In October 2006 McAfee fired its president Kevin Weiss, and its CEO George Samaneuk resigned under the cloud of a recent SEC investigation which also caused the departure of Kent Roberts, the General Counsel, earlier in the year. In late December 2006 both Weiss and Samaneuk had share option grant prices revised upwards by McAfee's board. Weiss and Roberts were both exonerated of all wrongdoing from the claims of McAfee in 2009.

In January 2007 under pressure from ex-employees worldwide, several of which backed a class action in the United States, McAfee agreed to honor share options granted, but which are unable to be exercised due to the self-imposed blackout on employee options dealing.
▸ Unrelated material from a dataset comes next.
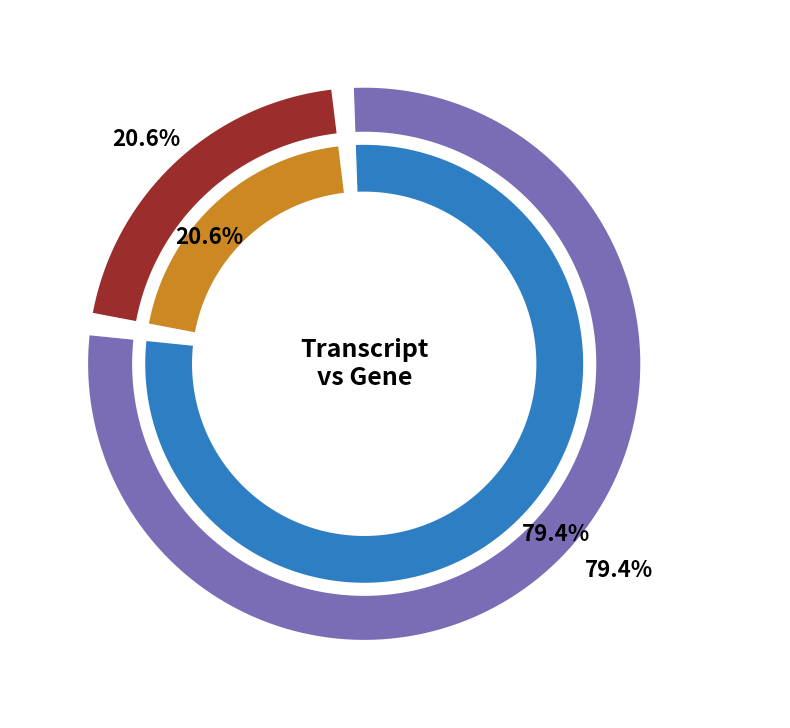

Is Transcript the majority of the pie?

Yes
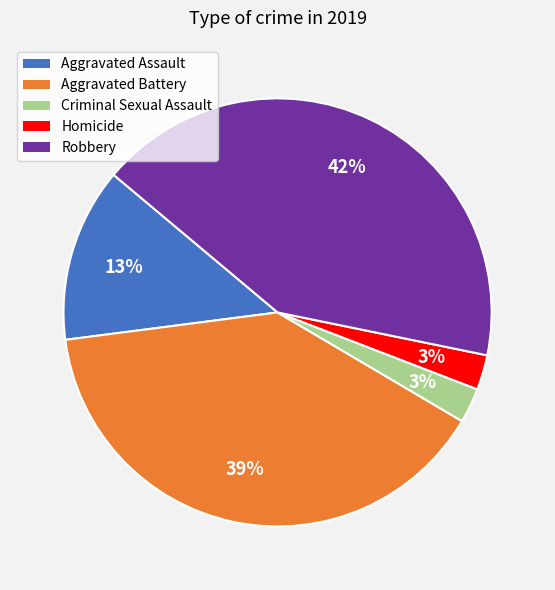

What is the ratio of the value at Aggravated Battery to the value at Aggravated Assault?

3.0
On November 19, 2007, McAfee agreed to purchase SafeBoot for $350 million. SafeBoot was at the time one of the leading providers of encryption software to protect information stored on laptops, PDA's, etc. from exposure if the device was lost.

On September 22, 2008, McAfee announced its intention to acquire Secure Computing. The combined company will form the world's largest dedicated security company.

On March 17, 2010, McAfee launched Cloud Secure program, a new service for Software-as-a-Service (SaaS) providers to add additional security to their cloud deployments. The new program includes cloud security certification services that are provided on an annual basis and will include existing security controls, processes and certifications, as well as future cloud security standards; and automatic and daily security audits, remediation of vulnerabilities and reporting of the security status of their service and network using the McAfee Cloud Secure service.

On April 21, 2010, beginning at approximately 14:00 UTC, millions of computers worldwide running Windows XP Service Pack 3 were affected by an erroneous virus definition file update by McAfee, resulting in the removal of a Windows system file (svchost.exe) on those machines, causing machines to lose network access and, in some cases, enter a reboot loop. McAfee rectified this by removing and replacing the faulty DAT file, version 5958, with an emergency DAT file, version 5959 and has posted a fix for the affected machines in their consumer knowledge base. The University of Michigan's medical school reported that 8,000 of its 25,000 computers crashed. Police in Lexington, Ky., resorted to hand-writing reports and turned off their patrol car terminals as a precaution. Some jails canceled visitation, and Rhode Island hospitals turned away non-trauma patients at emergency rooms and postponed some elective surgeries. Australian supermarket Coles reported that 10 percent (1,100) of its point-of-sales terminals were affected and was forced to shut down stores in both western and southern parts of the country.

As a result of the outage, McAfee implemented additional QA protocols for any releases that directly impacted critical system files. The company also rolled out additional capabilities in Artemis that provide another level of protection against false positives by leveraging a whitelist of hands-off system files.

On August 19, 2010, Intel announced that it would buy McAfee for $48 a share in a deal valued at $7.68 billion.

Due to the increased use of internet by teens and youngsters, on June 22, 2011, McAfee revealed a parental software called McAfee Family Protection in India which is useful for parents to keep track of how their children are connected with the Internet and what they are browsing about.

On August 17, 2012, McAfee released product update that affected consumers running Windows XP, Windows Vista, and Windows 7, causing some to lose Internet connectivity. McAfee provided instructions for affected consumers on its support page: http://service.mcafee.com/FAQDocument.aspx?lc=1033&id=TS101446.

Based on the global study across 24 nations, McAfee reported that India was far ahead of nations like US, Japan and Singapore, when it comes to basic PC protection.